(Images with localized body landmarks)

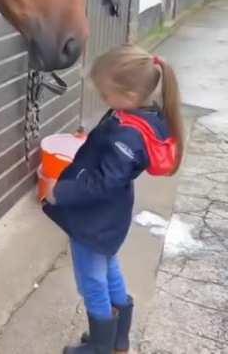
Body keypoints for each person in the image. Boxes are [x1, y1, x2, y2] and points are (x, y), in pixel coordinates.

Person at [42, 44, 184, 354]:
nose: (104, 101)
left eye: (106, 95)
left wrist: (58, 192)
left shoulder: (128, 136)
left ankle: (100, 347)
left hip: (96, 221)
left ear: (130, 96)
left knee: (92, 282)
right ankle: (118, 339)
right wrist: (89, 140)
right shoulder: (141, 117)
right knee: (109, 268)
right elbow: (112, 163)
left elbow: (103, 183)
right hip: (111, 219)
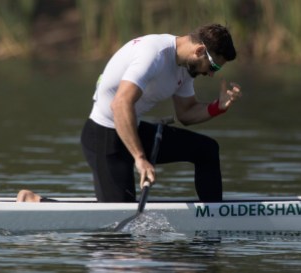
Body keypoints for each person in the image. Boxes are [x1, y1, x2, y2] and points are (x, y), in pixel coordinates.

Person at [17, 23, 241, 203]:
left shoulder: (184, 66)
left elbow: (186, 113)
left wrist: (217, 107)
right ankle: (37, 202)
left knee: (206, 150)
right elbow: (120, 104)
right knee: (120, 228)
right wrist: (140, 159)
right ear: (200, 50)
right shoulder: (153, 55)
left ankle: (214, 217)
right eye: (214, 67)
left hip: (133, 129)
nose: (211, 75)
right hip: (105, 137)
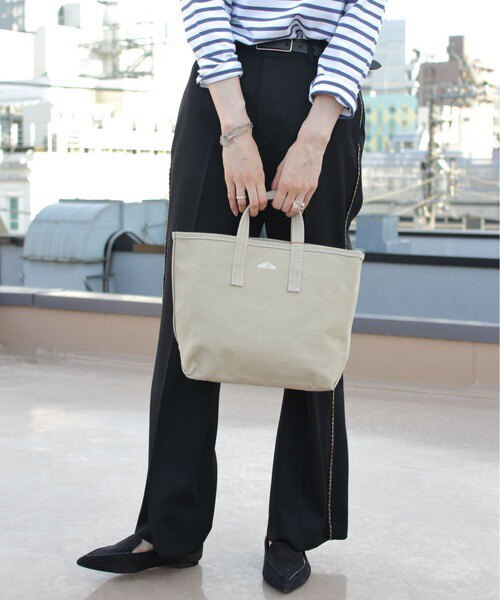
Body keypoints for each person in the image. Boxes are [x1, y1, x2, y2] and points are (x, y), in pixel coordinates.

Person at [77, 0, 386, 593]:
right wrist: (235, 131)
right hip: (222, 87)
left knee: (312, 312)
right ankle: (167, 528)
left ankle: (294, 532)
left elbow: (364, 9)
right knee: (191, 306)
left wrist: (315, 136)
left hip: (326, 94)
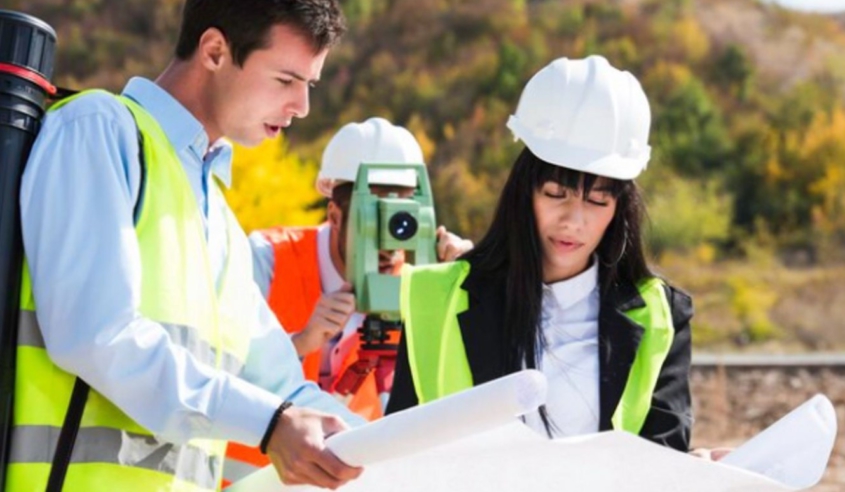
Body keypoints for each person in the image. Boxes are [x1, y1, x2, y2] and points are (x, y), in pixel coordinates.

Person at [13, 1, 365, 490]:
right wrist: (269, 423)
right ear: (215, 52)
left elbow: (283, 388)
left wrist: (416, 453)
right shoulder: (101, 130)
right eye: (286, 81)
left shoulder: (220, 223)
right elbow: (96, 334)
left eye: (309, 85)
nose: (301, 106)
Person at [386, 55, 694, 452]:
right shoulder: (435, 298)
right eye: (555, 194)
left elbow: (664, 457)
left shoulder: (661, 315)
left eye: (598, 201)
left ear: (619, 209)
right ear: (523, 192)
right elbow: (397, 454)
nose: (574, 221)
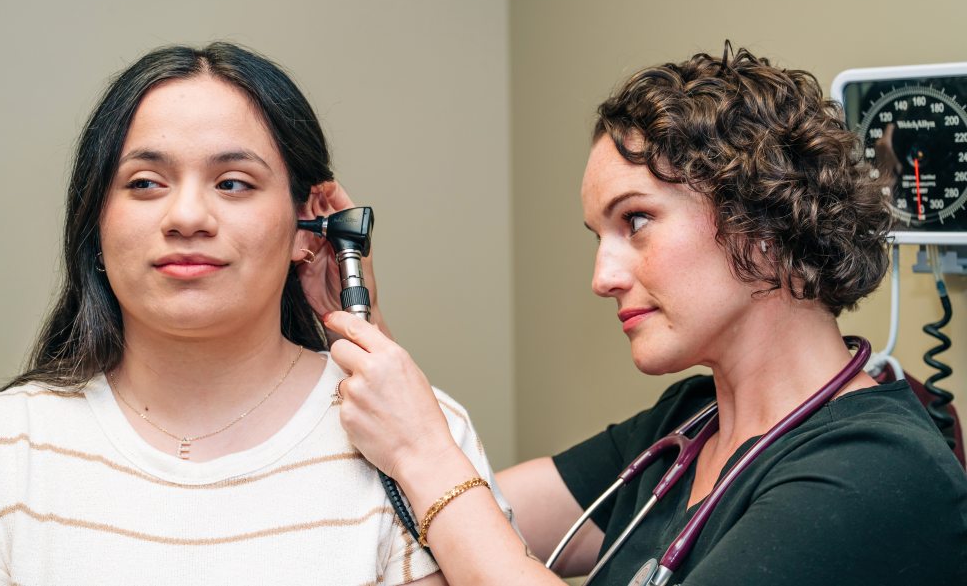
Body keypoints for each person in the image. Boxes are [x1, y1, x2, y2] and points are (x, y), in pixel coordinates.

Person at [322, 46, 967, 585]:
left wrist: (423, 450)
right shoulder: (691, 420)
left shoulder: (877, 472)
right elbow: (469, 518)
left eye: (636, 221)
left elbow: (447, 492)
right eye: (598, 236)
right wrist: (365, 327)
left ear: (765, 221)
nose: (602, 278)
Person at [0, 42, 508, 586]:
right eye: (144, 183)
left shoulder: (416, 434)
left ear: (308, 225)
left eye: (233, 183)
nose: (187, 216)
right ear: (96, 221)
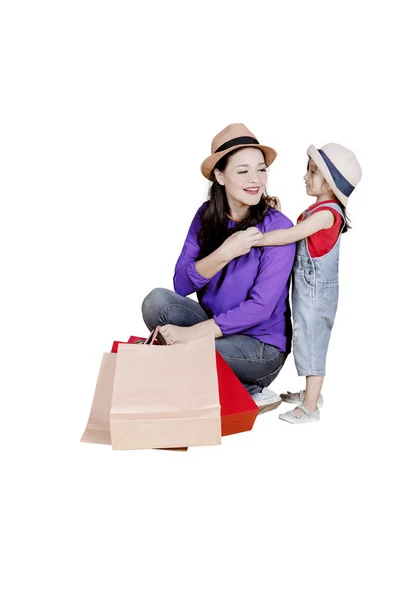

REQUIRED ACTION - Repeat the data word for word, excluding any image.

REPLY -
Body keypoints for each person in the image. Boxes are [x1, y1, x2, y2] and points are (x, y), in pixel coordinates.

Person at [42, 44, 184, 354]:
nose: (104, 101)
left eye: (106, 95)
left wrist: (58, 192)
left shoulder: (128, 136)
left ankle: (100, 347)
left hip: (96, 221)
left ear: (130, 96)
left knee: (92, 282)
right ankle: (118, 339)
right wrist: (89, 140)
right shoulder: (141, 117)
right knee: (109, 268)
right elbow: (112, 163)
left elbow: (103, 183)
right hip: (111, 219)
Body keypoints for each person in the image. Boxes are [x1, y1, x2, y2] and points are (x, y), in pixel coordinates.

Person at [17, 23, 241, 203]:
left shoulder: (184, 66)
left elbow: (186, 113)
left wrist: (217, 107)
right ankle: (37, 202)
left knee: (206, 150)
right elbow: (120, 104)
right knee: (120, 228)
right wrist: (140, 159)
right ear: (200, 50)
right shoulder: (153, 55)
left ankle: (214, 217)
right eye: (214, 67)
left hip: (133, 129)
nose: (211, 75)
right hip: (105, 137)
Body keypoints for each person in the image. Boxes are [x1, y1, x2, y2] and points are (x, y), in pixel coordinates.

Person at [77, 0, 386, 593]:
right wrist: (235, 131)
right hip: (222, 87)
left knee: (312, 312)
right ankle: (167, 528)
left ankle: (294, 532)
left elbow: (364, 9)
right knee: (191, 306)
left wrist: (315, 136)
left hip: (326, 94)
Body keypoints for each person in the image. Boxes are [x1, y1, x2, y2] and points are (x, y), in pixel coordinates.

Person at [13, 1, 365, 490]:
right wrist: (269, 423)
right ear: (215, 52)
left elbow: (283, 388)
left wrist: (416, 453)
right shoulder: (101, 130)
right eye: (286, 81)
left shoulder: (220, 223)
right elbow: (96, 334)
left eye: (309, 85)
nose: (301, 106)
Person at [386, 55, 694, 452]:
right shoulder: (435, 298)
right eye: (555, 194)
left elbow: (664, 457)
left shoulder: (661, 315)
left eye: (598, 201)
left ear: (619, 209)
right ear: (523, 192)
right elbow: (397, 454)
nose: (574, 221)
Body keypoints for each person in the image. Boxes are [x1, y1, x2, y2] and points are (x, y), in pixel coordinates.

Person at [322, 46, 967, 585]:
left wrist: (423, 450)
right shoulder: (691, 420)
left shoulder: (877, 472)
right elbow: (469, 518)
left eye: (636, 221)
left elbow: (447, 492)
right eye: (598, 236)
right wrist: (365, 327)
left ear: (765, 221)
nose: (602, 278)
Person at [0, 42, 508, 586]:
right eye: (144, 183)
left shoulder: (416, 434)
left ear: (308, 225)
left eye: (233, 183)
nose: (187, 216)
right ear: (96, 221)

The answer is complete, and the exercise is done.